In January 2022, the National Archives of Australia released a further cache of over 2,000 pages of vice-regal correspondence between six other governors-general and the Queen, from Lord Casey in 1966 to Sir William Deane in 2001, as a result of the High Court's ruling in the Palace letters case. These showed that Kerr had written far more extensively than past governors-general.

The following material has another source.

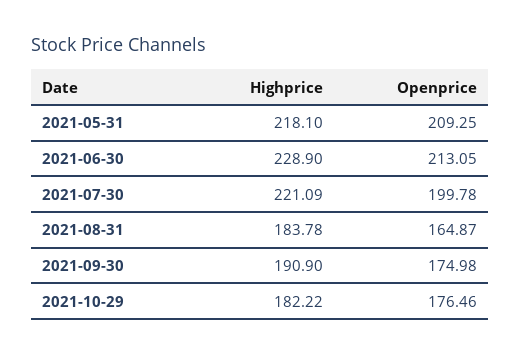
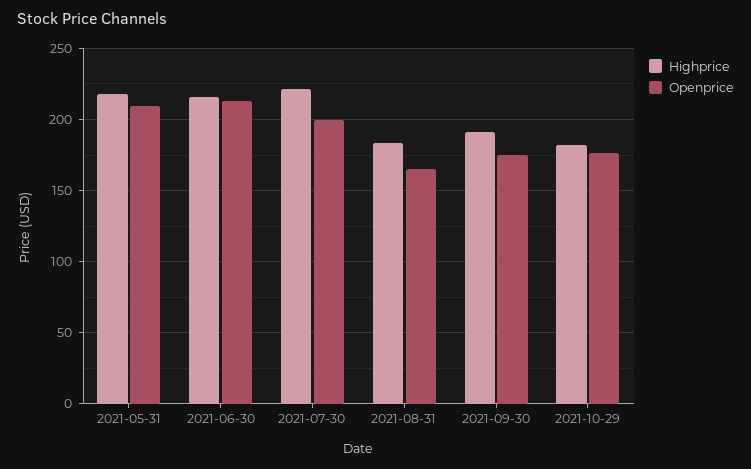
Highprice, 2021-06-30: 228.9 -> 215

==Content of the letters==
Hocking's book The Palace Letters cites a key letter from Charteris of 2 October 1975 which shows that 'the Queen, Prince Charles, and [Sir Martin] Charteris were all aware by September 1975 that Kerr was considering dismissing the government and knew of his failure to warn Whitlam of that possibility. The letters revealed that Kerr had discussed the prospect of dismissing the government with Prince Charles and the Queen, several weeks before he did so, and that he was prepared to disregard the draft legal background of the Australian solicitor-general, Sir Maurice Byers that rejection of supply does not "[compel] the Crown's representative ... to intervene". The view of the palace, communicated to Kerr, was that the reserve powers did exist and that Kerr had the power to use them despite the law officers' draft background to the contrary, but did not encourage or advise Kerr on whether to use them. Despite these revelations the Palace itself continues to deny that it played 'any part' in Kerr's decision to dismiss the Whitlam government. Professor Frank Bongiorno however has concluded, as have others, that 'the Palace was indeed a player'.

The letters released in January 2022 revealed Kerr's private hostility towards the Whitlam government, including criticism of its policies and appointments. During the 1975 crisis, Kerr wrote to the monarch asking for advice about the possible use of reserve powers to dismiss the government.

After Kerr had dismissed Whitlam, he wrote to the palace that he had not warned Whitlam of his intention to dismiss him because he feared that Whitlam would dismiss him as Governor General first.